Romney was the candidate, and was still slandered and jeered. Virtue- and especially virtue as recognized by the media establishment that joined in the jeering- wouldn't be recognized when during an election cycle. And if virtue would not be recognized, nor would it be sufficient to win even if not recognizeed, then appeals to virtue were going to lose support compared to appeals to fight back.
Which, of course, Trump was happy to do... but Trump wouldn't have won without a disillusioned Republican base that no longer responded to appeals to respectability like Romney was willing to.
People are concerned about Trump doing the fake version of fascism ... because they think it's the real version of fascism ....
Or they're concerned that the former is a Camel's Nose for the latter.
In this house, Pinochet was a hero.
To be clear, there is a lot that Trump is doing which it is reasonable for lefty institutionalists to be concerned about. I'm not disputing that. But thinly veiled political lectures being canceled is not it. And Letitia James needed to be prosecuted under something after her own political targeting scandal.
if you're not familiar with the Professor Brothers, I do recommend them. They're a goldmine of old-school internet humor.
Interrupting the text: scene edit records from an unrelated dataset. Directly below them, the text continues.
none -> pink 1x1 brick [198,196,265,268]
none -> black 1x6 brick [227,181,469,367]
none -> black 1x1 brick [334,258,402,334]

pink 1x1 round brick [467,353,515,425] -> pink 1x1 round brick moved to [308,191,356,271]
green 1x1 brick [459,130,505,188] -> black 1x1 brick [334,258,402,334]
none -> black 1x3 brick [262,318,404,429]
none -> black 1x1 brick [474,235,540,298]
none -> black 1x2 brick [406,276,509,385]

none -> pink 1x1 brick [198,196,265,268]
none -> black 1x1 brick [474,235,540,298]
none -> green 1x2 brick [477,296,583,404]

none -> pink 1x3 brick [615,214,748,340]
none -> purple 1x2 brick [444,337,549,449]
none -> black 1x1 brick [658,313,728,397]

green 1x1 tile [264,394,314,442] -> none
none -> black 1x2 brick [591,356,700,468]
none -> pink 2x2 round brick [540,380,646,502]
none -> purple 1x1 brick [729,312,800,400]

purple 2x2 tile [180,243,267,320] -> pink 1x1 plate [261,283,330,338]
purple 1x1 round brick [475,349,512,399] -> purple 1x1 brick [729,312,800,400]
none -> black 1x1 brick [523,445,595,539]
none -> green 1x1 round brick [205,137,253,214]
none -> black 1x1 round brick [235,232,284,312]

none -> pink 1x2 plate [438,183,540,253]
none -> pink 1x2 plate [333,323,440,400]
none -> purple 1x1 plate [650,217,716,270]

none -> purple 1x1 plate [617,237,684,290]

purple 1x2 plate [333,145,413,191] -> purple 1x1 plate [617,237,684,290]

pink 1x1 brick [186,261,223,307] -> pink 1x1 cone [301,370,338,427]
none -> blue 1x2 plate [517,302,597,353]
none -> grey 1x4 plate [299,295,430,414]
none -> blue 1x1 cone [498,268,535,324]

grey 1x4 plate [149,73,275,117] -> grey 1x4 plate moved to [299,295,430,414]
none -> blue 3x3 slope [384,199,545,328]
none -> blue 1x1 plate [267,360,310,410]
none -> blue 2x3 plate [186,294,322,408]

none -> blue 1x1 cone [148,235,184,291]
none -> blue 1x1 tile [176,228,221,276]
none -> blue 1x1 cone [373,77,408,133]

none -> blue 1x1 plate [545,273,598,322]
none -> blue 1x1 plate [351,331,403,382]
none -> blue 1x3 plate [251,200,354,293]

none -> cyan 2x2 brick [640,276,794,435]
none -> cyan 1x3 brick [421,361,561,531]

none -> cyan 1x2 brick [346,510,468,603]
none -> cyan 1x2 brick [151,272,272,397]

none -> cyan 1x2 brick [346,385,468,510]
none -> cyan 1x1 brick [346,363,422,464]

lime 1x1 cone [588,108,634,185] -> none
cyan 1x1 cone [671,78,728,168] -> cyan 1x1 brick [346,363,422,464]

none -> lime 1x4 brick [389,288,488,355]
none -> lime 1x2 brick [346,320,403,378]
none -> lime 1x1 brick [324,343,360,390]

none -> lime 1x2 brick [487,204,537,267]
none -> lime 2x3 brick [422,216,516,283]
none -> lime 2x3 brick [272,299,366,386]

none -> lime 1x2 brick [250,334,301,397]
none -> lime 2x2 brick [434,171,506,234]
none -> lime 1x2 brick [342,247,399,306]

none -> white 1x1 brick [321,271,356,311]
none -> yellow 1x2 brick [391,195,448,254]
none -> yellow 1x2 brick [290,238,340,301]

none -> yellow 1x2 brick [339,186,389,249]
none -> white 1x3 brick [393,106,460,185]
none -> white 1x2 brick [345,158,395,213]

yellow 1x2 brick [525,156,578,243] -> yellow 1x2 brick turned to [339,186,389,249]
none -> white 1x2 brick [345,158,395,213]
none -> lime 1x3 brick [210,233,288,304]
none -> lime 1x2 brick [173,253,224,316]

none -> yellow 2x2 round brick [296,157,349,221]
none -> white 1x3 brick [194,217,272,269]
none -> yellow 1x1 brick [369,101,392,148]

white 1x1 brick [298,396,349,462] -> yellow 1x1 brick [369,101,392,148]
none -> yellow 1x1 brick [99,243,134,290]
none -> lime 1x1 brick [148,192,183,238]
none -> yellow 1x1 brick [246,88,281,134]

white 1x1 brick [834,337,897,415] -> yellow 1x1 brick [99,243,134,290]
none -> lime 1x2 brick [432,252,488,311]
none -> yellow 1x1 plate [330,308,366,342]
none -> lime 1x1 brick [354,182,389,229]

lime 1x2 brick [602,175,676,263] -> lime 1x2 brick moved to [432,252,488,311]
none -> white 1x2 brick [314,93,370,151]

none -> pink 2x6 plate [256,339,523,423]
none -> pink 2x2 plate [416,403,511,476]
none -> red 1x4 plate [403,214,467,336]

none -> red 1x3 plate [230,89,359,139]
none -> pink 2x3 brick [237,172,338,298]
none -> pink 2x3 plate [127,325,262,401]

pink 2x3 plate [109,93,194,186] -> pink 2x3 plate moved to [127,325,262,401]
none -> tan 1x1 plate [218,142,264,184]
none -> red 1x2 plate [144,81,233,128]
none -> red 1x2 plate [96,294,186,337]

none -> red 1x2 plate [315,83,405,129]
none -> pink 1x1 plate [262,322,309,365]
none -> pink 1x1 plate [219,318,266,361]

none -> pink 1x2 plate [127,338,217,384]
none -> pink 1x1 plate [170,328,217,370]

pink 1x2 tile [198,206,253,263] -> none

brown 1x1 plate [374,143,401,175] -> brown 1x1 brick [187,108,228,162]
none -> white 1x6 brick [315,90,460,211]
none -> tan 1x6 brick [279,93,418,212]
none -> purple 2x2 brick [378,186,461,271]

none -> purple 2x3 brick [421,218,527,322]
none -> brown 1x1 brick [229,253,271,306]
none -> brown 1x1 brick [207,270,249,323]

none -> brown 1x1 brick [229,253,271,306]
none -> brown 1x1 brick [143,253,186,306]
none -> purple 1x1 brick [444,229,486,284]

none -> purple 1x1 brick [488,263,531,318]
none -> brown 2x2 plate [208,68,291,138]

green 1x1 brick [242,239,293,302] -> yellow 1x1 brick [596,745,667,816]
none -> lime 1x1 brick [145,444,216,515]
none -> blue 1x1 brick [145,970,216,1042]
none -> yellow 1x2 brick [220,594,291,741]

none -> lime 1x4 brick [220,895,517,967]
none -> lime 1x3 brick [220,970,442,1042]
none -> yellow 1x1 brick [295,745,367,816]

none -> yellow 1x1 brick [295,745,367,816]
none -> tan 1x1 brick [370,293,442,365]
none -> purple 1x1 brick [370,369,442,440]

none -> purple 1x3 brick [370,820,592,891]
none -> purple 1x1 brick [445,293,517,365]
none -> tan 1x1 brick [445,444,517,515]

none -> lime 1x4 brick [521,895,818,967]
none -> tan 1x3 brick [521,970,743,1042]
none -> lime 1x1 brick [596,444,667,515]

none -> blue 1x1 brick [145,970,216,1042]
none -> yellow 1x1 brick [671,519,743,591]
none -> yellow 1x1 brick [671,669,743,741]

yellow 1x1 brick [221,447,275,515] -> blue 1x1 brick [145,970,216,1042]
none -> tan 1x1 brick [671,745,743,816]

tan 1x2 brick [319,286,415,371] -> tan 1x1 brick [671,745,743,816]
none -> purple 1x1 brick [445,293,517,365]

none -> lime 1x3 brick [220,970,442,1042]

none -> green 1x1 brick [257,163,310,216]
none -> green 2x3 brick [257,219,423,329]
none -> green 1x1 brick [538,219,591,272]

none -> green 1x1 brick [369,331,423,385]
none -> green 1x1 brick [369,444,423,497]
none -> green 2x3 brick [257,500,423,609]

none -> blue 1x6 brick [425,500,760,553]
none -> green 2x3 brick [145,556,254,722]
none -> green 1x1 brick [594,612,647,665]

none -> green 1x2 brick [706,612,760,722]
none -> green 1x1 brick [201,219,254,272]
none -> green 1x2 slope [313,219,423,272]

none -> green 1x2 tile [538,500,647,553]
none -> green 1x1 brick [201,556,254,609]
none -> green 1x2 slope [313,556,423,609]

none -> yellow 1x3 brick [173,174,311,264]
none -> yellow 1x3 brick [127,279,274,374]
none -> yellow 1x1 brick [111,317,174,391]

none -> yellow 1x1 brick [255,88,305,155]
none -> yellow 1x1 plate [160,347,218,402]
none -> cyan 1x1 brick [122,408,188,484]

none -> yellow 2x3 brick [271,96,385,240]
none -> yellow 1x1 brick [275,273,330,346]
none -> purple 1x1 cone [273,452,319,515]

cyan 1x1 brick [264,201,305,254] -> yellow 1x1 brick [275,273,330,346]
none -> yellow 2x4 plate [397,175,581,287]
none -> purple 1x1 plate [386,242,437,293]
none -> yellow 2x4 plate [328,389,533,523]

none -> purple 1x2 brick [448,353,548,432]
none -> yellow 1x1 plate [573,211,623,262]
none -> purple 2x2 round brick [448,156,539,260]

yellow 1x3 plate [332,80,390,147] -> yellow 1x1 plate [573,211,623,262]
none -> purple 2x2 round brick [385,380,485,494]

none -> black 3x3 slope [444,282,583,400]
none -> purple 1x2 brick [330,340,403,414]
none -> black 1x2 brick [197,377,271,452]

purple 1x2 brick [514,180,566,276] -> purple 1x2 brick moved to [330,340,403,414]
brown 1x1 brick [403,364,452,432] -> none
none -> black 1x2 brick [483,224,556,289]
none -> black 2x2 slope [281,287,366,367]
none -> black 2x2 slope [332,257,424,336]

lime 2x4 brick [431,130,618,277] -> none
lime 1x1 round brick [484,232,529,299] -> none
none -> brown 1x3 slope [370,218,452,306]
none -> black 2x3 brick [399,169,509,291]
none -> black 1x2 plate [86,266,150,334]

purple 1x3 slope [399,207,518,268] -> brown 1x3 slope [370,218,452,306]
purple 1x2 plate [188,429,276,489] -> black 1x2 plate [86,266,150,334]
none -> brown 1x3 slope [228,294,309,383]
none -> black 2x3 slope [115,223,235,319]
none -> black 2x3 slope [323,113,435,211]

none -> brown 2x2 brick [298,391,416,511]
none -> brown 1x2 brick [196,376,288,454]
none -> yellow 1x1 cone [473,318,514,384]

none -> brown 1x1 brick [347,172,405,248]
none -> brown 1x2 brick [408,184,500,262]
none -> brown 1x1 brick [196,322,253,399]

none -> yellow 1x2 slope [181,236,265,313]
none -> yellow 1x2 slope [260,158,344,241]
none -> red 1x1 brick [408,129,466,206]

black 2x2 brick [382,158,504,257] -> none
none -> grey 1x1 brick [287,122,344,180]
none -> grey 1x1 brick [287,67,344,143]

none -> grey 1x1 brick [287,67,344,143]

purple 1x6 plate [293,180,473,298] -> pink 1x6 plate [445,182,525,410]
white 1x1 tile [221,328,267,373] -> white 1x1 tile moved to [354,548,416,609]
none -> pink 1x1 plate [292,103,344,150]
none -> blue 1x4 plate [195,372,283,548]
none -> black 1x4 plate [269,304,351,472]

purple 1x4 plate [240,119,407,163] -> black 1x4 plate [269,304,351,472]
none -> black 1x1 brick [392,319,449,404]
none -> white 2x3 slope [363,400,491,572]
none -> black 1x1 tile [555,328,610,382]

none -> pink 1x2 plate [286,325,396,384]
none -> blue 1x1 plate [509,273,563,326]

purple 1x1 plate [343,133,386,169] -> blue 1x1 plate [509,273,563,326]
It's certainly possible that some, or even most of those people were prosecuted fairly in the court of Law. However, they weren't found guilty in the court of Mainstream Media and Democrats. Summer of 2020 rioters were heralded as social justice warriors fighting against a racist dictator, and almost any act of force against them was liable to be treated as an act of tyranny.
Cops and DAs could have arrested and prosecuted way more, but I don't think there were many large departments or DA offices chomping at the bit to be sued into oblivion. Most large city DAs are blue anyway and are all about whatever "perception" wins them their seat come next election cycle. The perception at the time was that any person who fell between Hitler himself all the way to some average Joe saying "I'm not sure people should be burning that." was racist, and the mainstream media and Democrats leaned into it.
There were plenty of actually-literally peaceful protests, too. It's not hard to find examples to muddy the waters any way you want.
+1. We really are a magically small place.